▶ **Required action**: Put the lines of the entries below into a numbered list, leaving out blank lines. Begin at the line that has "5048800 to 5050600" and stop after the final line of the entries.

▶ **Given data**:
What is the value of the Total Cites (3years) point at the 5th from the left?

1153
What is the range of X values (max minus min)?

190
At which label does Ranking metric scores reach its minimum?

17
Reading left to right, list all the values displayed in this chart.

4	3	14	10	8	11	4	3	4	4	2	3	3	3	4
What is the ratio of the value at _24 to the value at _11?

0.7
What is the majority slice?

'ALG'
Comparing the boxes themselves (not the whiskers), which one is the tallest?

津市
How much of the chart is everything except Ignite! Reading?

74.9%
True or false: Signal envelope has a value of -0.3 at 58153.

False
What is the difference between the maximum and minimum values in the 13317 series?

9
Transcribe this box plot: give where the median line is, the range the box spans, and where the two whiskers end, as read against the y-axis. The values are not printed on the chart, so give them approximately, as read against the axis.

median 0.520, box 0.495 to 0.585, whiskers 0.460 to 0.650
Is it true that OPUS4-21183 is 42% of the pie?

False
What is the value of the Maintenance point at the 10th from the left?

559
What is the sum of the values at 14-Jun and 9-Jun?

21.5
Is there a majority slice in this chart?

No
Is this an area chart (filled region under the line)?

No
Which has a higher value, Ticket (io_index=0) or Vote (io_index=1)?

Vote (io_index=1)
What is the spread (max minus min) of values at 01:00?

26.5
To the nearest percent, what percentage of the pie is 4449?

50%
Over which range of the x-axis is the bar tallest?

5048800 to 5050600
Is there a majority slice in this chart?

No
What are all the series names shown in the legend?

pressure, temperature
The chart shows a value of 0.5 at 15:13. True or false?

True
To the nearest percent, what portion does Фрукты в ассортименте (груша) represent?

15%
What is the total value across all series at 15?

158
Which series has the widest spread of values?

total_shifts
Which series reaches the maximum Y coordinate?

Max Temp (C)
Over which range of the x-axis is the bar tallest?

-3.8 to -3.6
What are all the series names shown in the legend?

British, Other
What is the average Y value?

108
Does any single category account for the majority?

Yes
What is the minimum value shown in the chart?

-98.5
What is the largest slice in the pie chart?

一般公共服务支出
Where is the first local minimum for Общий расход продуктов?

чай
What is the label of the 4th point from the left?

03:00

▶ **Answer box**:
1. 5048800 to 5050600
2. Is there a majority slice in this chart?
3. No
4. What are all the series names shown in the legend?
5. pressure, temperature
6. The chart shows a value of 0.5 at 15:13. True or false?
7. True
8. To the nearest percent, what portion does Фрукты в ассортименте (груша) represent?
9. 15%
10. What is the total value across all series at 15?
11. 158
12. Which series has the widest spread of values?
13. total_shifts
14. Which series reaches the maximum Y coordinate?
15. Max Temp (C)
16. Over which range of the x-axis is the bar tallest?
17. -3.8 to -3.6
18. What are all the series names shown in the legend?
19. British, Other
20. What is the average Y value?
21. 108
22. Does any single category account for the majority?
23. Yes
24. What is the minimum value shown in the chart?
25. -98.5
26. What is the largest slice in the pie chart?
27. 一般公共服务支出
28. Where is the first local minimum for Общий расход продуктов?
29. чай
30. What is the label of the 4th point from the left?
31. 03:00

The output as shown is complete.